The first is to put the two double bonds right next to each other, the "cumulenes":
Image from Wikipedia Commons
In these compounds, the pi orbital of one double bond does NOT hybridize/delocalize with the pi orbital of the adjacent double bond. For example, in the structure on the far left, the three carbon propadiene, the two end carbons are hybridized $\ce{sp^2}$, and the center carbon is hybridized $\ce{sp}$. The remaining two $\ce{p}$ orbitals of the center carbon participate in the double bonds, one to each. But because the two $\ce{p}$ orbitals are perpendicular to each other, there's no communication between the two pi bonds - they're perpendicular to each other, too. One of them is in the plane of the screen, and the other is in the plane going in/out of the screen. (Or, it is in the simplest model of organic bonding that's taught. Once you get into things like molecular orbital theory things get more complicated, but the fact of two non-interacting orbitals remains.)

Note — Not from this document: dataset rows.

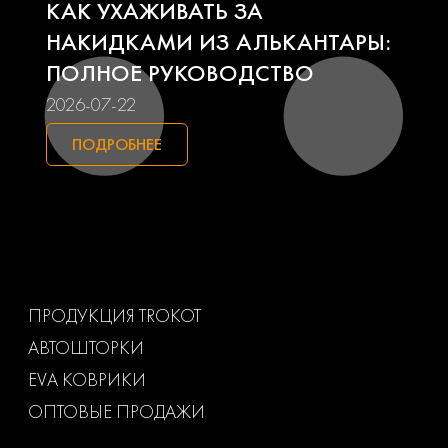
КАК УХАЖИВАТЬ ЗА
Seat
Skoda
НАКИДКАМИ ИЗ АЛЬКАНТАРЫ:
ПОЛНОЕ РУКОВОДСТВО
Smart
Ssangyong
2026-07-22
Subaru
Suzuki
ПОДРОБНЕЕ
Toyota
Uaz
Volkswagen
Volvo
Ваз
Газ
ПРОДУКЦИЯ TROKOT
АВТОШТОРКИ
Маз
Тагаз
EVA КОВРИКИ
ОПТОВЫЕ ПРОДАЖИ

You can see this by looking at where the hydrogens are located in propadiene.
There's another way double bonds can be combined, and that with an interveneing single bond, the "polyenes":
Image from Wikipedia Commons
In a polyene, all the carbons are $\ce{sp^2}$ hybridized. Unlike a cumulene, the pi bonds of a polyene are all on the same "side" of the polyene. For example, in the polyene shown here, all the pi bonds are sticking in/out of the screen.
This means that you can draw resonance structures where the double bonds "travel" along the carbon chain, effectively swapping the double and single bonds. Like benzene, the distinction between double and single bond starts to break down, and it's more correct to think of a continous pi bond throughout the whole of the polyene chain.
But unlike benzene, the end effects for the bond-swap resonance form means it's less stable than the "normal" bond locations. This means it contributes less to the hybridized form. So while the polyene chain doesn't behave entirely like an alternating single/double bond form, it's not like it's really a "1.67" or "1.5" bond order, either.